Sutton emphasized that not enough people respect officers these days, citing a specific example last week when two NYPD officers were assaulted after asking a group to stop smoking their cigarettes at the Freeman train station in the Bronx. Sutton said with fewer police officers on duty, the streets will become “even bloodier places.”

“This shows a diminishment in the respect and also a diminishment in the fearful consequences that is now permeating the city of New York’s criminal justice system,” Sutton said.

“You add the no bail, low bail insanity that has been put into place by the governor and the state legislature, and you have the results that are coming,” Sutton added. “As less and less police officers are available to police that city, it is going to become even more and more exacerbated, and the streets are going to become even bloodier places.”

Four years ago, New York state implemented a law that essentially eliminates cash bail in most cases involving misdemeanors and nonviolent felonies.

Sutton also called out a “failure to retain people on a level that we’ve never seen in policing history.” Police departments nationwide are experiencing declining forces, which Sutton said is due to counties and cities making it “unattractive to become a cop” to the point that they “can’t even hire anyone.”

Across the nation, The Los Angeles Police Department has only 8,995 police officers as of August, making it the smallest the force has been since the 1990s. Over two decades ago, the LAPD saw a record high of 9,895 officers, and then-Chief Bill Bratton called those numbers too low for policing the size and population of the city.

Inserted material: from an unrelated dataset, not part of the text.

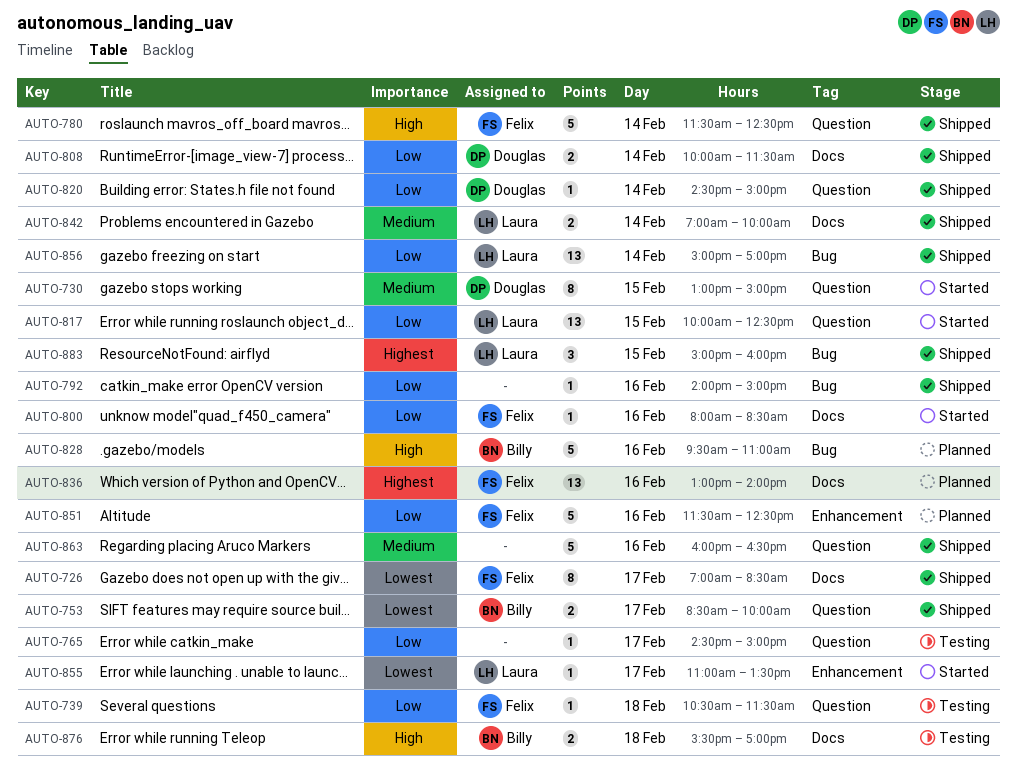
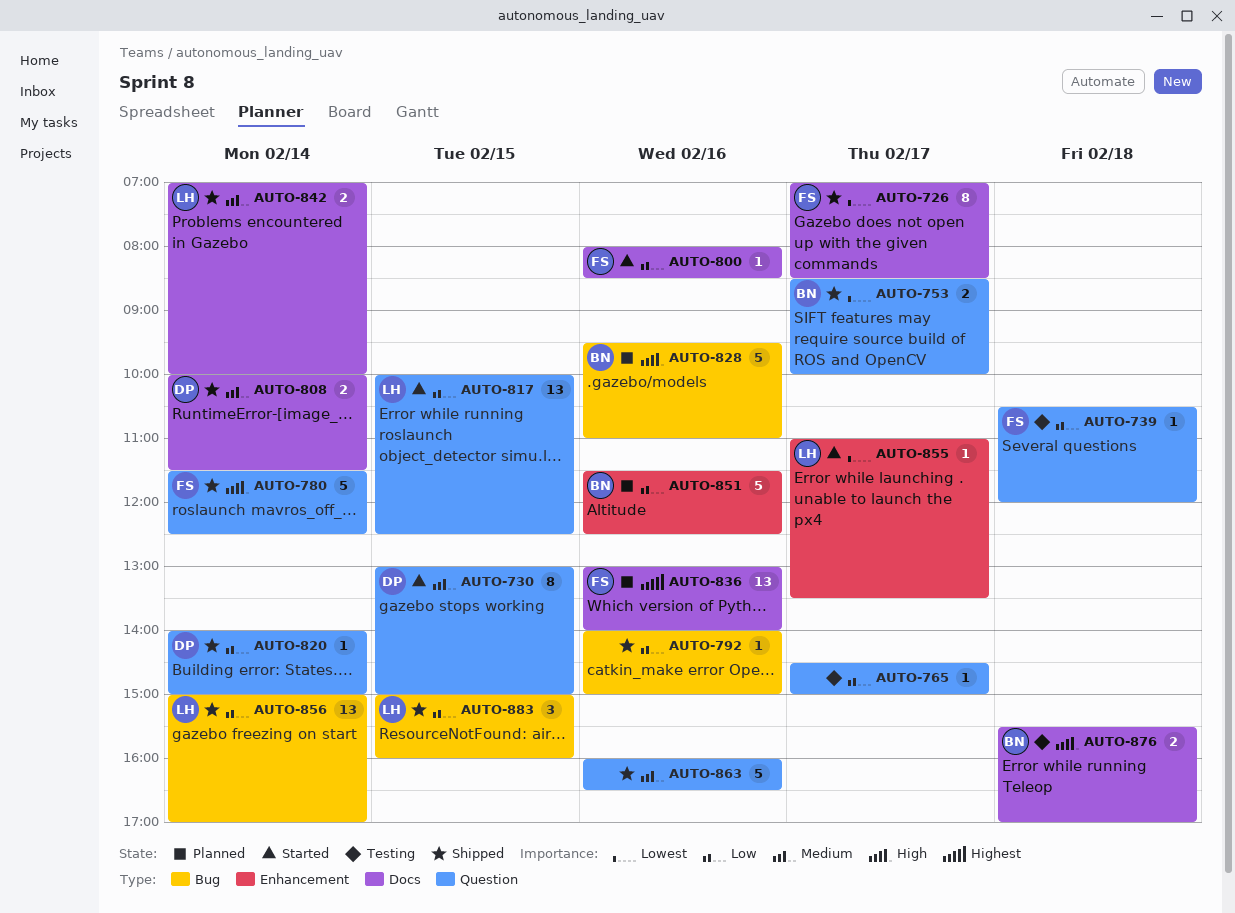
AUTO-739, ends: 11:30 -> 12:00
AUTO-808, priority: Low -> Medium
AUTO-820, begins: 14:30 -> 14:00
AUTO-851, owner: Felix -> Billy
AUTO-883, priority: Highest -> Low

For months, New York City leaders have blamed the Biden administration and the federal government for not providing enough support as the city faces an increasingly expensive migrant crisis.

“I tell people all the time when they stop me on the subway system ‘don’t yell at me, yell at D.C. Yell at D.C.’ We deserve better as a city,” Adams said at a town hall Monday. “D.C. has abandoned us, and they need to be paying their cost to this national problem.”

CLICK HERE TO READ MORE FROM THE WASHINGTON EXAMINER

The city was accommodating at least 130,000 migrants as of mid-October, according to the Adams administration, which has led to a drainage of resources leading to major budget cuts.

“Law enforcement is facing a crisis like we’ve never seen before. This is the perfect storm of a public safety crisis,” Sutton said. “You have the lack of a commitment by the federal state, county, and city governments to take law enforcement seriously. And instead of putting policies and laws into place that create an environment for safety, they have done just the opposite. They have passed laws that don’t allow the police to police.”